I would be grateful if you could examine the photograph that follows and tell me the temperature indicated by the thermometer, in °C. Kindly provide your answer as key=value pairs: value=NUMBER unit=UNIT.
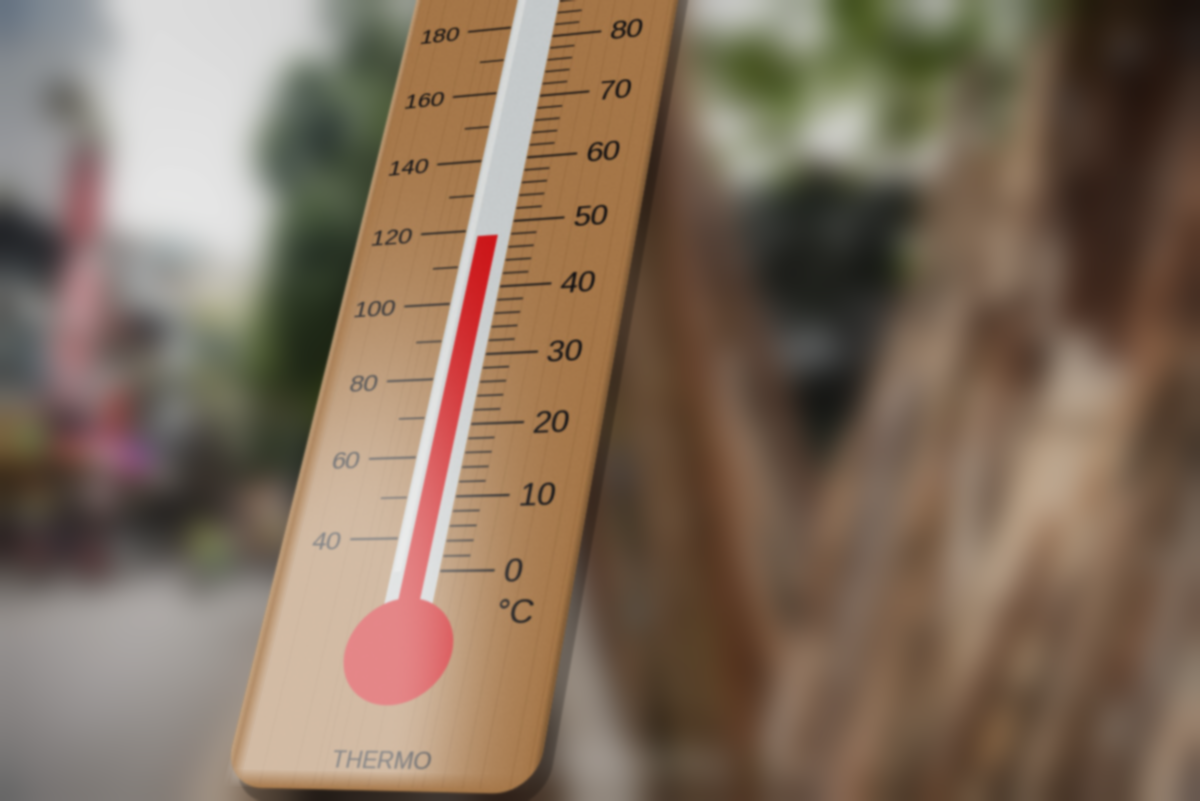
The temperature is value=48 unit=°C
--
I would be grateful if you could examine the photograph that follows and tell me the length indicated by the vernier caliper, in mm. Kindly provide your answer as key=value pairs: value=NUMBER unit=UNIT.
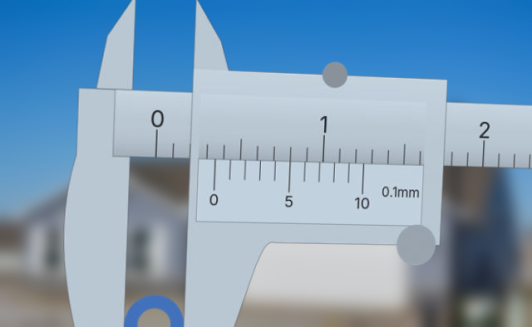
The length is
* * *
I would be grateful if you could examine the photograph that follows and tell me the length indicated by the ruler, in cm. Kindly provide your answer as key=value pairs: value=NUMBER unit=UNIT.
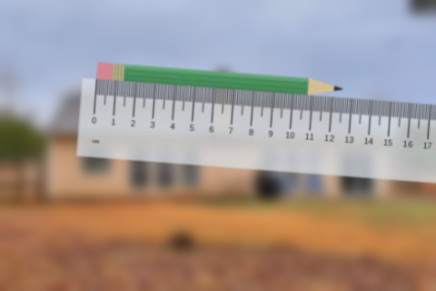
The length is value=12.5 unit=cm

:: Problem details ::
In the part of the listing that opens with the line containing "the ruler, in" and closes with the line containing "The length is value=12.5 unit=cm", swap "photograph" for "image" and reproduce only those lines, otherwise unchanged. Leave the pictures out.

:: Task answer ::
I would be grateful if you could examine the image that follows and tell me the length indicated by the ruler, in cm. Kindly provide your answer as key=value pairs: value=NUMBER unit=UNIT.
The length is value=12.5 unit=cm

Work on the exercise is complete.